Unnamed Woman From Seattle
Though she hasn’t disclosed her name, one woman from Seattle shared details of her encounter with COVID-19 in a column for Marie Claire magazine.
She found out she had been diagnosed with the novel virus after a Feb. 25 luncheon with seven people at a local restaurant, where she believes she picked up the infection. Just a couple of days later, she woke up with a sore throat and a headache.

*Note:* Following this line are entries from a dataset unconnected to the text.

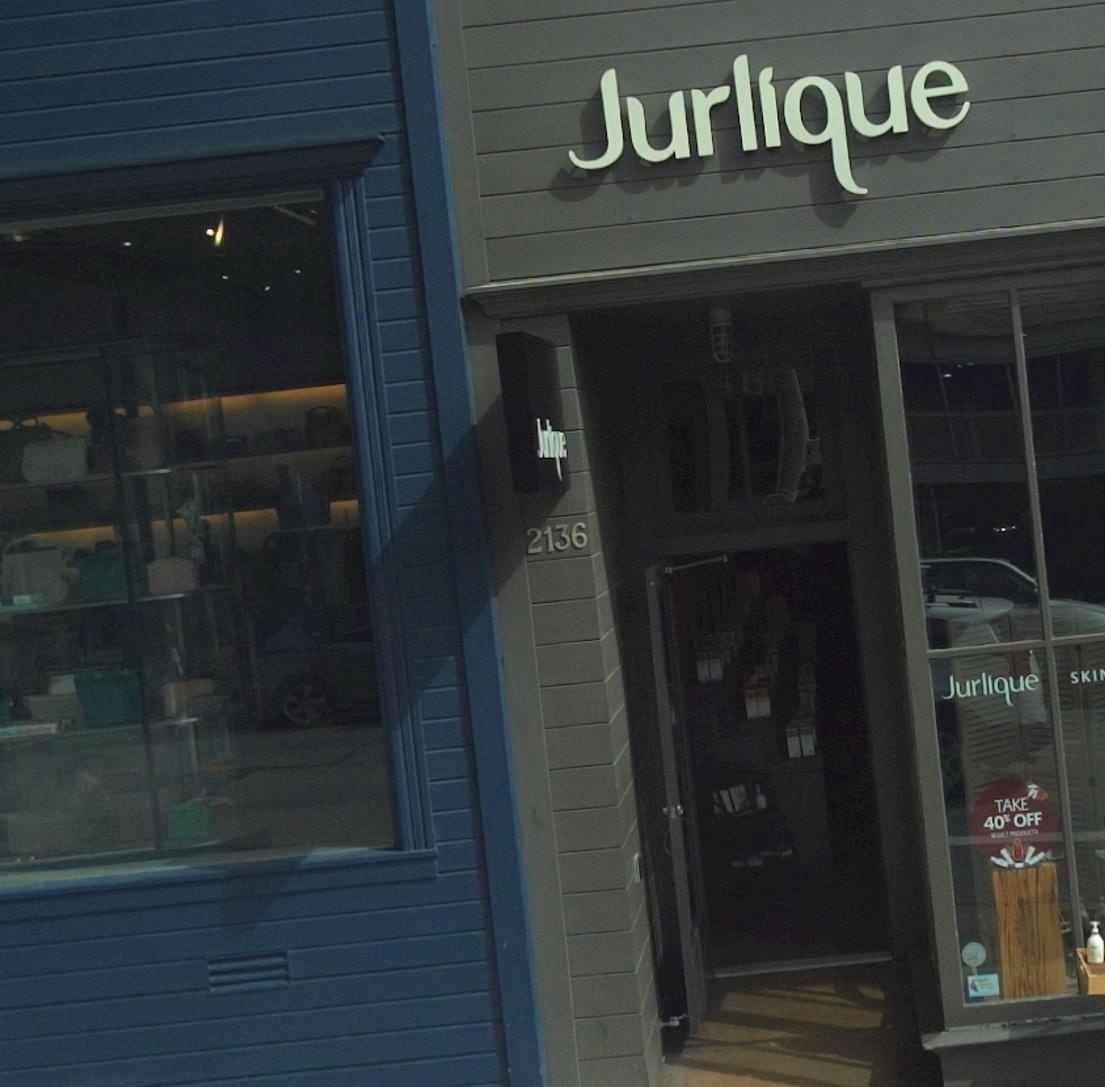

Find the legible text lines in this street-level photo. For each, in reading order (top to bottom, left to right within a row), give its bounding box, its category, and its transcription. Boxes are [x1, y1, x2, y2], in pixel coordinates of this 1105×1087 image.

[565, 50, 976, 199] BusinessName: Jurlique
[523, 518, 591, 559] StreetNumber: 2136
[937, 669, 1044, 710] BusinessName: Jurlique
[1067, 666, 1100, 688] None: SKI
[990, 794, 1032, 815] None: TAKE
[980, 808, 1045, 833] None: 40 OFF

“I work from home, and by noon I felt so under the weather that I had to stop working,” she wrote. “By 2 p.m., I had chills and body aches and a mild fever of 100.2° F that was gone within a half-hour after I took Advil. By 3 p.m., I was in bed and stayed there well into the next day. Initially, I thought it was the flu.”
Her symptoms persisted, so the woman went to a nearby clinic, where a nurse prescribed Tamiflu, an antiviral for those diagnosed with the seasonal flu.
Due to restrictions at the time, she couldn’t get tested for COVID-19. So the nurse encouraged her to enroll online in the Seattle Flu Study, which she did. Those who qualify for the research study receive a swab kit in the mail, which they then return after using.
On March 6, she received a phone call from a public health department official urging her to call back. She had tested positive for COVID-19.
“Truthfully, for me, the illness hasn’t been that bad,” she recounted. “A couple of years ago, I got the flu and found that to be worse. Being sick with COVID-19 felt different because I experienced shortness of breath, which is what tipped me off to the fact that I might have it. It was like I could still breathe but I couldn’t get a full breath, which felt a little scary. I’m typically a healthy person who always recovers easily from illness. It’s been almost two weeks now, and I’m just getting over it, which is similar to the experience I’ve had with any cold or flu.”
She lives with her husband and two children, ages 7 and 10. None of them have tested positive for the virus.
The Seattle woman is now feeling much better and encouraging people to take the advice of medical experts: wash your hands, avoid close contact with other people, self-quarantine if you are feeling sick, and avoid any unnecessary travel.
Earlier this week, I wrote a column encouraging Christians concerned about the novel coronavirus not to panic, because we know God is not shaken by this infection.
Scripture tells us that, as believers, we have been given a spirit of “power, love, and self-discipline” and we are encouraged to “pray about everything,” telling God what we need, what we’re scared of, and why we’re worried (2 Timothy 1:7, Philippians 4:6).
Please continue to be in prayer for our nation, our medical experts, our politicians, and for those who are part of at-risk communities, such as the elderly and those who are immunocompromised.